P: Quanto tempo levou para criar o Street Fighter II de Master?
R: Esse foi até bem rápido. Diria que foram 4 a 5 meses, sem contar o trabalho de redução, que levou de 1 a 2 meses.

P: O segundo jogo é o Duke Nukem do Mega Drive. Como foi o processo de desenvolvimento?
R: Foi assustador. Aliás, existe uma informação que corre por aí que ele é baseado na engine do labirinto do Phantasy Star. Isto foi uma confusão tremenda que se fez aqui dentro. Não foi isso. Esse projeto também foi encabeçado pelo Maurício. Ele estudou técnicas de renderização 3D numa época que ninguém tinha internet, durante muito tempo. Quando surgiu a oportunidade, ele se sentiu preparado para fazer a engine do jogo. Quando explicamos para o pessoal de marketing e comercial, nosso plano A era fazer uma engine baseada numa técnica chamada Raycast. Isso dependia de um processamento muito poderoso e teríamos de usar muito código. Se isso não desse certo, no pior dos casos, como plano B, a gente faria tipo um labirinto do Phantasy Star, só que nele você só olha zero graus, noventa graus, você só tem quatro graus. Então o Duke Nukem foi baseado na técnica Raycast e tivemos que enxugar muito código ali, viu.

P: E quanto tempo levou para desenvolver o jogo?
R: 14 meses.

Ayrton Senna Super Monaco GP II lançado pela Tectoy
Ayrton Senna’s Super Monaco GP II lançado pela Tectoy

P: Há alguma coisa ou curiosidade a respeito dos seus 25 anos de empresa que você gostaria de compartilhar? Algo que ninguém saiba mas que você pode falar?
R: Acho que é mais um desabafo por exemplo mais da parte da minha profissão como desenvolvedor de hardware e software. A Tectoy, pelo que vejo por aí, é uma das poucas empresas que sempre apoiou a gente. Hoje em dia, existe uma tendência de terceirizar tudo. Qualquer coisa tem de ser desenvolvida em outros países, trazida da China, provocando uma carência muito forte de pessoal técnico no nosso país. Eu vi frases de gente que disse que o Brasil hoje é um país tecnológico. Não é. Somos usuários. Sabemos arrastar o dedo em cima de uma tela de celular, mas não sabemos fazer um celular.
══════════
Problema curto 1
Coloque todas as linhas dos registros em uma tabela Markdown com as colunas n, para o número da linha, e Linha, sem as linhas em branco.

Informações extraídas
══════════
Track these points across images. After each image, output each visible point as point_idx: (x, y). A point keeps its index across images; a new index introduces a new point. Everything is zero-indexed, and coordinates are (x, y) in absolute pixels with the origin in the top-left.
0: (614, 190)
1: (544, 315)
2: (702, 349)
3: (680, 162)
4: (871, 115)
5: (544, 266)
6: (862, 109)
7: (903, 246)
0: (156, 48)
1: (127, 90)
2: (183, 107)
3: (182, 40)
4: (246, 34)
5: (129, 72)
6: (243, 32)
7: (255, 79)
══════════
Problema curto 2
Segundo a entrevista, em qual técnica o Duke Nukem do Mega Drive foi baseado?

Resultado do exercício 1
| n | Linha |
|---|---|
| 1 | Track these points across images. After each image, output each visible point as point_idx: (x, y). A point keeps its index across images; a new index introduces a new point. Everything is zero-indexed, and coordinates are (x, y) in absolute pixels with the origin in the top-left. |
| 2 | 0: (614, 190) |
| 3 | 1: (544, 315) |
| 4 | 2: (702, 349) |
| 5 | 3: (680, 162) |
| 6 | 4: (871, 115) |
| 7 | 5: (544, 266) |
| 8 | 6: (862, 109) |
| 9 | 7: (903, 246) |
| 10 | 0: (156, 48) |
| 11 | 1: (127, 90) |
| 12 | 2: (183, 107) |
| 13 | 3: (182, 40) |
| 14 | 4: (246, 34) |
| 15 | 5: (129, 72) |
| 16 | 6: (243, 32) |
| 17 | 7: (255, 79) |

Resultado do exercício 2
Na técnica Raycast.